→ Exercise prompt:
Among the records below, find the lines with the word "Ovary" and copy them.

→ Available data:
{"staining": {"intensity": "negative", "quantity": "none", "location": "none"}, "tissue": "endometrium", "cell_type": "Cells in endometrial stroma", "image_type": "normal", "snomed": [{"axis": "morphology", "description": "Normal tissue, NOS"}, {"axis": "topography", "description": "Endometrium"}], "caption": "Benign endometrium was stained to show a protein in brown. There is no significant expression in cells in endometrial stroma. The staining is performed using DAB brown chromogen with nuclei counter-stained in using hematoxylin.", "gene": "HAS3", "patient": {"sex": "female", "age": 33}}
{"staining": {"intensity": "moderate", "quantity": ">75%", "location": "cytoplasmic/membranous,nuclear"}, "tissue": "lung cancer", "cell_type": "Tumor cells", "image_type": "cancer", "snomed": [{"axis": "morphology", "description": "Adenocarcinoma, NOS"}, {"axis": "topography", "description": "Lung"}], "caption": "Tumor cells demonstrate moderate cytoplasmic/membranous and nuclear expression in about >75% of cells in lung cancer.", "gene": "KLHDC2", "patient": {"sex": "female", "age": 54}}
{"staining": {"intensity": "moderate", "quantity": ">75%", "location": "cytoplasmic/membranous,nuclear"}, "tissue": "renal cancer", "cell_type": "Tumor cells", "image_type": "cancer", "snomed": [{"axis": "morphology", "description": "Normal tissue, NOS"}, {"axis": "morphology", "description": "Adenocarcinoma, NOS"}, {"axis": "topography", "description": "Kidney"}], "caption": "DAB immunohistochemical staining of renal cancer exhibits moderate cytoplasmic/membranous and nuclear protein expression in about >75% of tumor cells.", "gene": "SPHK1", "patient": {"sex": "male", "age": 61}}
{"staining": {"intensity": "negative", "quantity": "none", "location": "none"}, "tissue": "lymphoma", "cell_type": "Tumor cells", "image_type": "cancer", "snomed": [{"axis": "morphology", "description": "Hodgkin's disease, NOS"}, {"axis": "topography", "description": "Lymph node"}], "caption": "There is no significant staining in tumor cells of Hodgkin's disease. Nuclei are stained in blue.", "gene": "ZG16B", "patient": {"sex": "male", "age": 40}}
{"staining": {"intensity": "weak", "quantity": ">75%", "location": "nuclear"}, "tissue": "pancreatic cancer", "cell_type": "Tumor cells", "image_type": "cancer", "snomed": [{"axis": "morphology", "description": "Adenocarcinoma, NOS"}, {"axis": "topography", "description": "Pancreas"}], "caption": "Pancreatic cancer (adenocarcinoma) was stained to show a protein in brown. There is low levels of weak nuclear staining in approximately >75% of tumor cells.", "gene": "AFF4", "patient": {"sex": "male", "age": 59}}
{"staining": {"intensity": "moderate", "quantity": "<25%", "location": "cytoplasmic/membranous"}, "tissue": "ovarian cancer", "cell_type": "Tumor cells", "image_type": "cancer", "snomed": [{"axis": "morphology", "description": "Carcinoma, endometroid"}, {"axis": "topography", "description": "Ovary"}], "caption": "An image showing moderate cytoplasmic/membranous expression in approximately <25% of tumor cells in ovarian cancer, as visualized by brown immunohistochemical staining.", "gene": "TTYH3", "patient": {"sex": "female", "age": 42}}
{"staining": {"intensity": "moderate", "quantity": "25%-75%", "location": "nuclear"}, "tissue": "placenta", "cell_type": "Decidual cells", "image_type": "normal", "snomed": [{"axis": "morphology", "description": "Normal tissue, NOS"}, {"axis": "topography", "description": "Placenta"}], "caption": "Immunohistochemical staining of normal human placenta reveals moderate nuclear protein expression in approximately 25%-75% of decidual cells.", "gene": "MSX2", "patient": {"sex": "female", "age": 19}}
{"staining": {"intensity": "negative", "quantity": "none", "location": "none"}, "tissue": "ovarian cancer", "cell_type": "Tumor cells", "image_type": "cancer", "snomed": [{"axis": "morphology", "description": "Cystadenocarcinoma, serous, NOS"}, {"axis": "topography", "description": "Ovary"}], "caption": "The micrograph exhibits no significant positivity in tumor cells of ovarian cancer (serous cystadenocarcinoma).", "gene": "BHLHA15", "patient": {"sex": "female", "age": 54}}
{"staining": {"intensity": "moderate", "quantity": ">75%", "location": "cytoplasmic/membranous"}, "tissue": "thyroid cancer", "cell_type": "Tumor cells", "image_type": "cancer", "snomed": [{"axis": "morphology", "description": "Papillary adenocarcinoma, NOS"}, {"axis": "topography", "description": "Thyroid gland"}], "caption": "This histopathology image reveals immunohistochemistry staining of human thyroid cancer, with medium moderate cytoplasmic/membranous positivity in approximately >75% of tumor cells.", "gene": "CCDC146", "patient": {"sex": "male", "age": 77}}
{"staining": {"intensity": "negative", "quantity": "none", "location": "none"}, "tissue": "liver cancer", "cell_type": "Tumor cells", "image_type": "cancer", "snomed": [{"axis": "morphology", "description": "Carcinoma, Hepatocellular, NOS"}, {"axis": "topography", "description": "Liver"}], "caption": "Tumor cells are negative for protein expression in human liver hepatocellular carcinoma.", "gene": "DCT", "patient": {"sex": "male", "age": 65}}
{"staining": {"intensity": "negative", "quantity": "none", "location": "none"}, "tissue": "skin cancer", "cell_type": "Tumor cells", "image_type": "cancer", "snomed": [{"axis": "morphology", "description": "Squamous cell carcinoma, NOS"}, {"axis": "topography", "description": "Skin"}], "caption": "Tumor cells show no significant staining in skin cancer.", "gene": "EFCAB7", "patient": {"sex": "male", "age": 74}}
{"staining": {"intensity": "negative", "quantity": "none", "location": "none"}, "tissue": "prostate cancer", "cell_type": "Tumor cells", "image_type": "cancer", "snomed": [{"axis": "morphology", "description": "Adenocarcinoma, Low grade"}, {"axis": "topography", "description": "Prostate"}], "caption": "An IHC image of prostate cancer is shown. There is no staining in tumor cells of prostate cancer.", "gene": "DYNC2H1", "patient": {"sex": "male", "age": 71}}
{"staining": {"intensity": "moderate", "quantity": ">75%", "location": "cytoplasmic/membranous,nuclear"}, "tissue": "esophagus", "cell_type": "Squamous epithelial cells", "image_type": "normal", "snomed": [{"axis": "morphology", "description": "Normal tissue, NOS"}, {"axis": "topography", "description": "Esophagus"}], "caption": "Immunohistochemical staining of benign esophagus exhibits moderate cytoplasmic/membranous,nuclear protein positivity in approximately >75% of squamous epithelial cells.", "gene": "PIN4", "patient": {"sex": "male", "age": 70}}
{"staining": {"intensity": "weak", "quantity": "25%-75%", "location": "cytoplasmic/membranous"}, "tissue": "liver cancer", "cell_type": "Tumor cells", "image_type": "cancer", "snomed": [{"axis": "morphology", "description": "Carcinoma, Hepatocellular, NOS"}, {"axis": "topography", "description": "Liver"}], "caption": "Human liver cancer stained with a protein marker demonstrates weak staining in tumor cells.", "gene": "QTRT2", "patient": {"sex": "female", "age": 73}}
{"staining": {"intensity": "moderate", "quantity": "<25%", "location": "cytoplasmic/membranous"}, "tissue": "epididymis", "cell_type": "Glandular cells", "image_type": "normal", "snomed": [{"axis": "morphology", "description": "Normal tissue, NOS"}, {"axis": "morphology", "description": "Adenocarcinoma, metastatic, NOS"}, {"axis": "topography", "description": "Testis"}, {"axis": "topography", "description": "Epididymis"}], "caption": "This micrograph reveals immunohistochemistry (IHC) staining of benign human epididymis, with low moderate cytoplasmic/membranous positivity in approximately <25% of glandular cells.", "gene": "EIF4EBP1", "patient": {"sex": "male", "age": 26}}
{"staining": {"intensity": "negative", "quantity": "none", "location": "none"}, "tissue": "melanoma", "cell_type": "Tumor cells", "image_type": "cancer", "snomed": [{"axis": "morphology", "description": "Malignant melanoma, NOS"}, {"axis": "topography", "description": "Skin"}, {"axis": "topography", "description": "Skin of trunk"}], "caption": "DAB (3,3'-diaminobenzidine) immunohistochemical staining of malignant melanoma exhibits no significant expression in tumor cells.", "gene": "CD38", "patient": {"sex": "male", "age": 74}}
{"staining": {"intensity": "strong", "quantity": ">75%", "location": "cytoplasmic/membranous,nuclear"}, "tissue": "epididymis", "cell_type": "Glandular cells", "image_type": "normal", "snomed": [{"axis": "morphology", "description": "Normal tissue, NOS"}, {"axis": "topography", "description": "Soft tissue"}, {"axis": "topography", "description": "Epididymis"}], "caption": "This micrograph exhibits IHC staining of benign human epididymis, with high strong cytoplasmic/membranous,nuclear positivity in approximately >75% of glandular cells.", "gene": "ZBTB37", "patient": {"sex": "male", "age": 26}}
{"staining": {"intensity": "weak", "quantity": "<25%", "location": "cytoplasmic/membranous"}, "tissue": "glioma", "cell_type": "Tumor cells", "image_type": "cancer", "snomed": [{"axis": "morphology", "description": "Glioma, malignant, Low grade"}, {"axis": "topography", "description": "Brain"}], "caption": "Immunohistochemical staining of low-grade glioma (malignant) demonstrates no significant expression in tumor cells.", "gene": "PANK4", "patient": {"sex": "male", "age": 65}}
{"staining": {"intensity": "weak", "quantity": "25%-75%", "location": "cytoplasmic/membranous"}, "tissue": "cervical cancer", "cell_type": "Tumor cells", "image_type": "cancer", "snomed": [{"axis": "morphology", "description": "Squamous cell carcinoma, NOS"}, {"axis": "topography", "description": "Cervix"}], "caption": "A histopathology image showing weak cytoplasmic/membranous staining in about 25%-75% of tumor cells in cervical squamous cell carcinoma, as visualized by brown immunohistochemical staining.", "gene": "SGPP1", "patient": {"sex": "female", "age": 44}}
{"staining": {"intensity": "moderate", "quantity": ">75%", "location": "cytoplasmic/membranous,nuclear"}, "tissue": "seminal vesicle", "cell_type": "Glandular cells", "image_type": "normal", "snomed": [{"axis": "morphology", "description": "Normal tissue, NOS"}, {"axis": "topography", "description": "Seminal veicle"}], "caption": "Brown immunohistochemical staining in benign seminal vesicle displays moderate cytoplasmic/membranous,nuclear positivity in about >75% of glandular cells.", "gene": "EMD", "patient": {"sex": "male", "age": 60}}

→ Answer to the exercise:
{"staining": {"intensity": "moderate", "quantity": "<25%", "location": "cytoplasmic/membranous"}, "tissue": "ovarian cancer", "cell_type": "Tumor cells", "image_type": "cancer", "snomed": [{"axis": "morphology", "description": "Carcinoma, endometroid"}, {"axis": "topography", "description": "Ovary"}], "caption": "An image showing moderate cytoplasmic/membranous expression in approximately <25% of tumor cells in ovarian cancer, as visualized by brown immunohistochemical staining.", "gene": "TTYH3", "patient": {"sex": "female", "age": 42}}
{"staining": {"intensity": "negative", "quantity": "none", "location": "none"}, "tissue": "ovarian cancer", "cell_type": "Tumor cells", "image_type": "cancer", "snomed": [{"axis": "morphology", "description": "Cystadenocarcinoma, serous, NOS"}, {"axis": "topography", "description": "Ovary"}], "caption": "The micrograph exhibits no significant positivity in tumor cells of ovarian cancer (serous cystadenocarcinoma).", "gene": "BHLHA15", "patient": {"sex": "female", "age": 54}}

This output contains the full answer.